Is there a better way to format the POST request so I don't need to come up with a boundary that doesn't appear in my binary data? E.g. is there a way to specify a Content-Length rather than a boundary?
In the GET request to retrieve the data, can I simply expect to have binary data end up in the return string, or is the server going to automatically encode the data somehow?
If I need to use some encoding, which one would be the best choice among the supported options for essentially random 8-bit data? (base-64, UTF-8, someting else?)
Even though I received the Tumbleweed Badge for this question, let me report on my progress anyways in case somebody out there does care:
This question turned out to pose 3 independent problems:
Uploading data to BlobStore efficiently
Making sure BlobStore saves it in the smallest possible format
Finding a way to reliably download the data
Let's start with (3), because this ends up posing the biggest issue:
So far I have not been able to find a way to download true 8-bit data to the browser via XHR. Using mime-types like application/octet-stream leads to only 7 bits reaching the client reliably, unless the data is downloaded to a file. The best solution I found, is using the following mime-type for the data:
text/plain; charset=ISO-8859-1
This seems to be supported in all browsers that I've tested: IE 8, Chrome 21, FF 12.0, Opera 11.61, Safari 5.1.2 under Windows, and Android 2.3.3.
With this, it is possible to transfer almost any 8-bit value, with the following restrictions/caveats:
Character 0x00 is interpreted as the end of the input string in IE8 and must therefore be avoided.
Most browsers interpret charset ISO-8859-1 as Windows-1252 instead, leading to characters 0x80 through 0x9F being changed accordingly. This can be fixed, though, as the changes are unambiguous. (see http://en.wikipedia.org/wiki/Windows-1252#Codepage_layout)
Characters 0x81, 0x8D, 0x8F, 0x90, 0x9D are reserved in the Windows-1252 charset and Opera returns an error code for these, therefore these need to be avoided as well.
Overall, this leaves us with 250 out of the 256 characters which we can use. With the required basis-change for the data, this means an outgoing-data-overhead of under 0.5%, which I guess I'm ok with.

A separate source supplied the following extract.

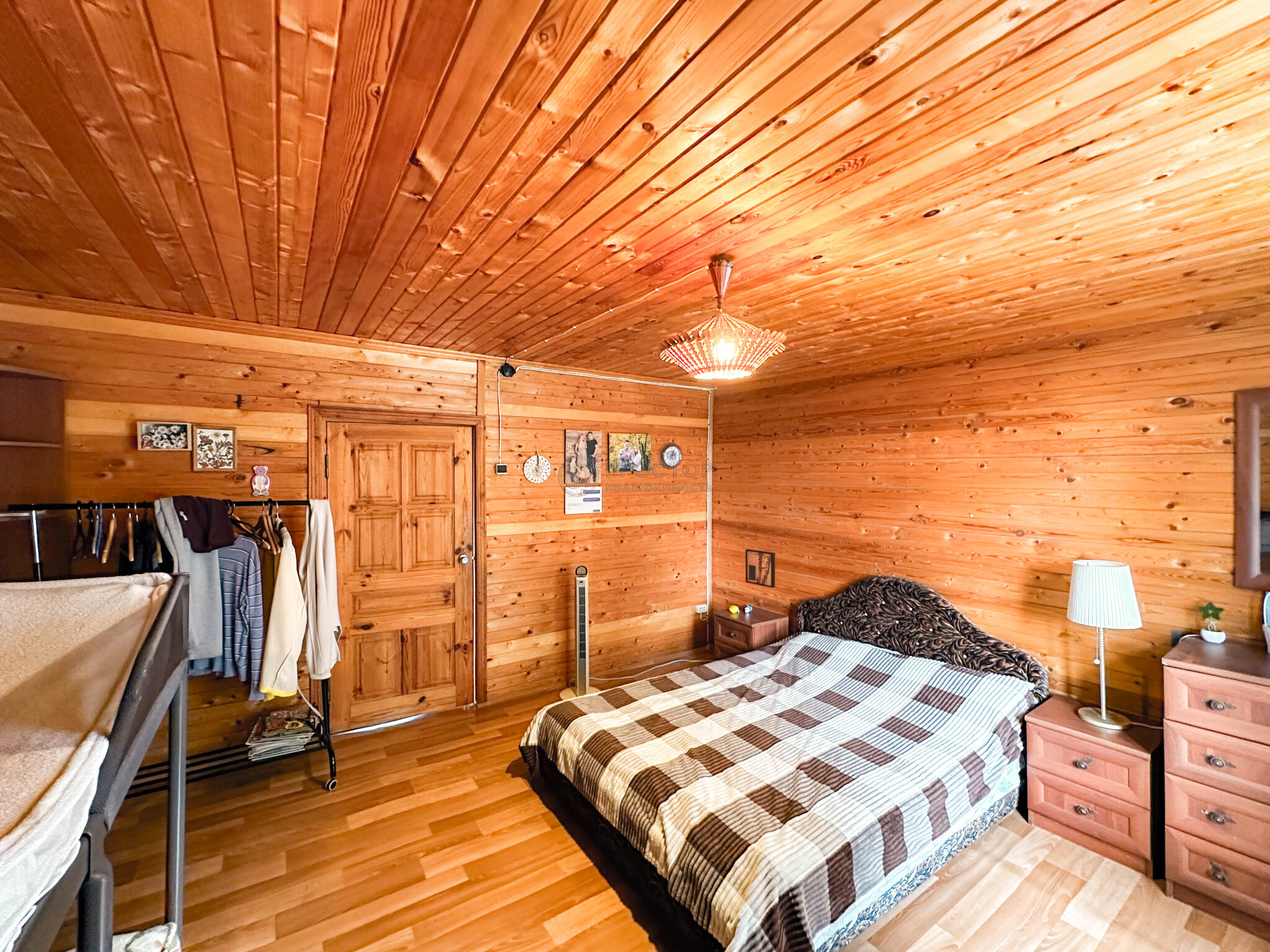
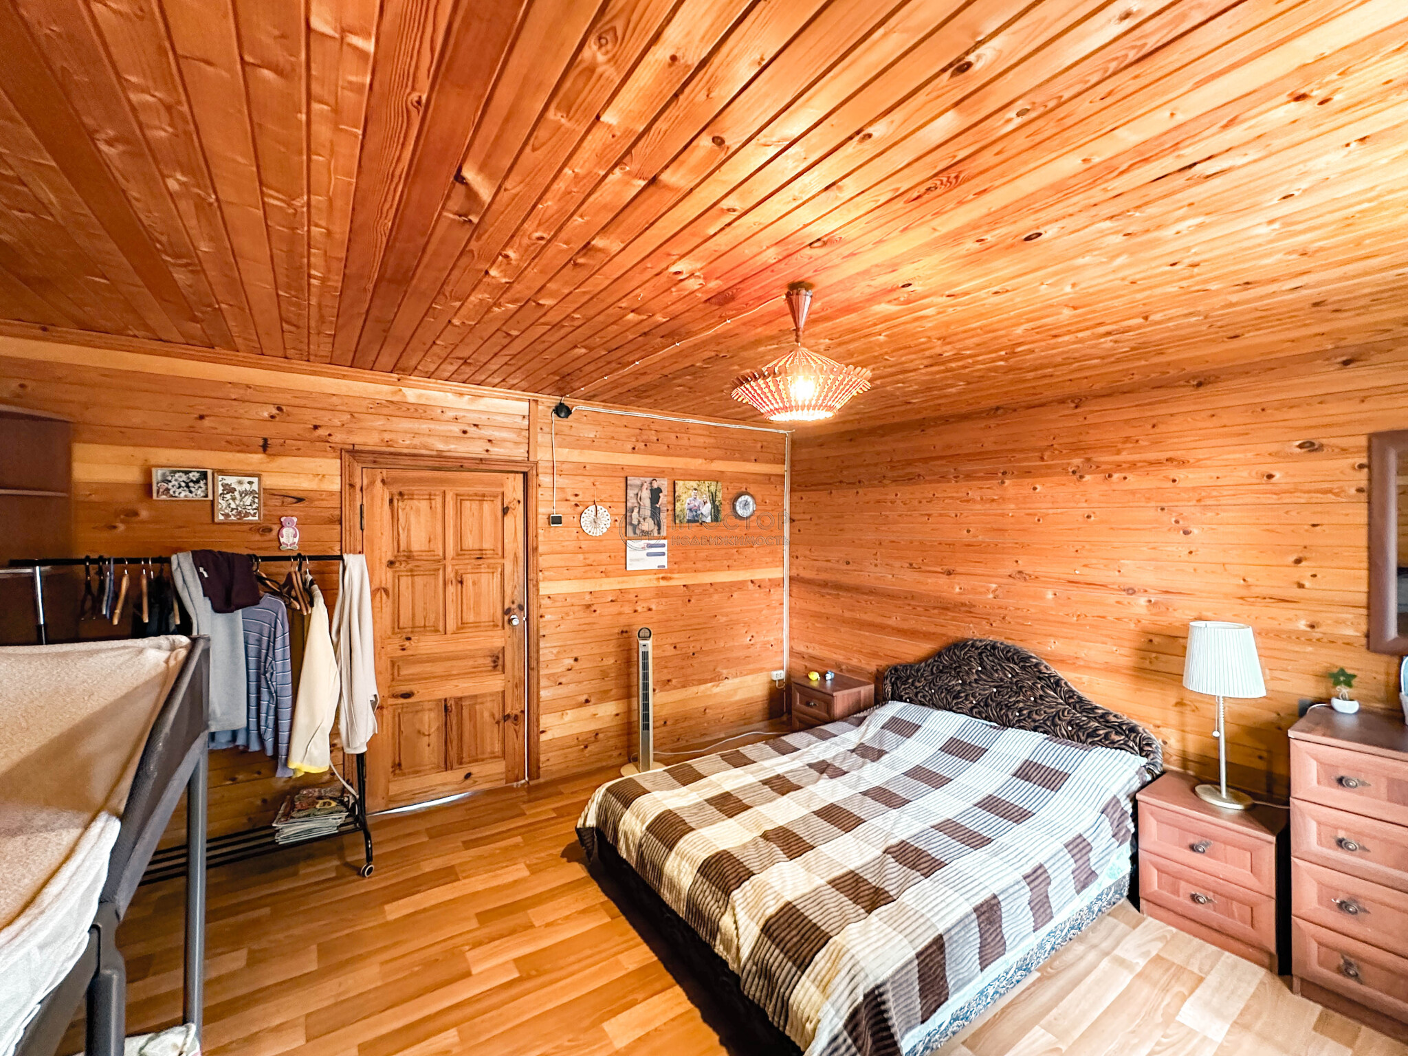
- wall art [745,549,776,588]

So, now to problem (1) and (2):
As incoming bandwidth is free, I've decided to reduce the priority of solving problem (1) in favor of problems (2) and (3). Turns out, using the following POST request does the trick then:
...
Content-Type: multipart/form-data; boundary=-
---
Content-Disposition: form-data; name="a"; filename="b"
Content-Type: text/plain; charset=ISO-8859-1
Content-Transfer-Encoding: base64
abcd==
-----
Here, abcd== is the base64-MIME-encoded data consisting of the above described 250 allowed characters (see http://en.wikipedia.org/wiki/Base64#Examples, GAE uses + and / as the last 2 characters). The encoding is necessary (correct me if I'm wrong) as calling the XHR send() function with String data will result in UTF-8 encoding of the string, which screws up the data received by the server. Unfortunately passing ArrayBuffers and Blobs to the send() function isn't available in all browsers yet to circumvent this issue more elegantly.

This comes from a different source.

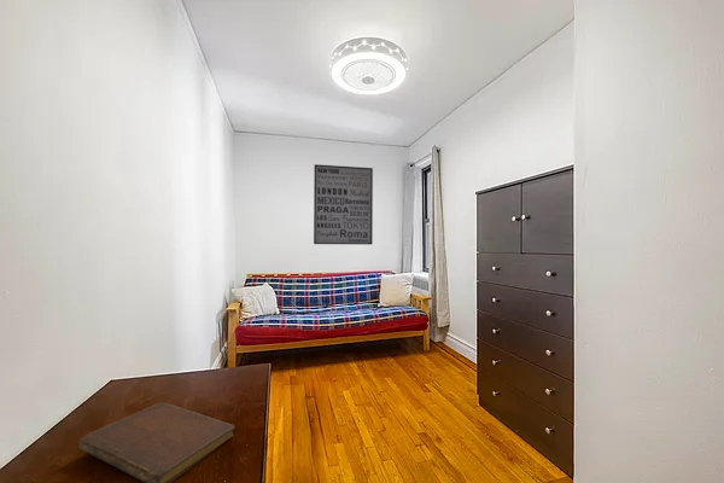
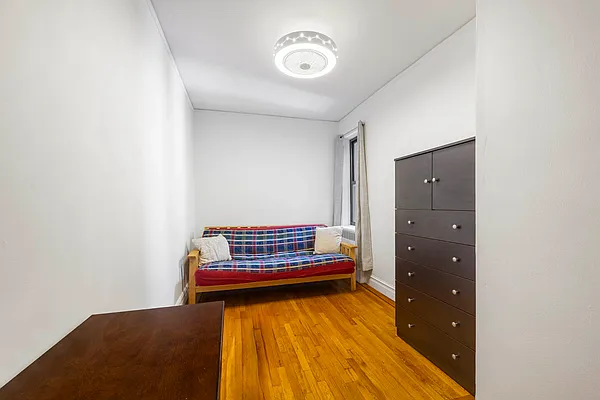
- notebook [77,401,237,483]
- wall art [313,163,374,245]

Now the good news: The AppEngine BlobStore decodes this data automatically and correctly and stores it without overhead! Therefore, using the base64-encoding only leads to slower data-uploads from the client, but does not result in additional hosting cost (unless maybe a couple CPU cycles for the decoding).
Aside: The AppEngine development-server will report the encoded size (i.e. 33% larger) for the stored blob, both in the admin console and in a retrieved BlobInfo record. The production servers do not have this issue, though, and report the correct blob size.
Conclusion:
Using Content-Transfer-Encoding base64 for uploading binary data of Content-Type text/plain; charset=ISO-8859-1, which may not contain characters 0x00, 0x81, 0x8D, 0x8F, 0x90, and 0x9D, leads to reliable data transfer for many tested browsers with a storage/outgoing-bandwidth overhead of less than half a percent. The upload-overhead of the base64-encoded data is 33%, which is better than the expected 50% for UTF-8 (for random 8-bit data), but still far from desirable.
What I don't know is: Is this the optimal solution, or could one do better? Anyone up for the challenge?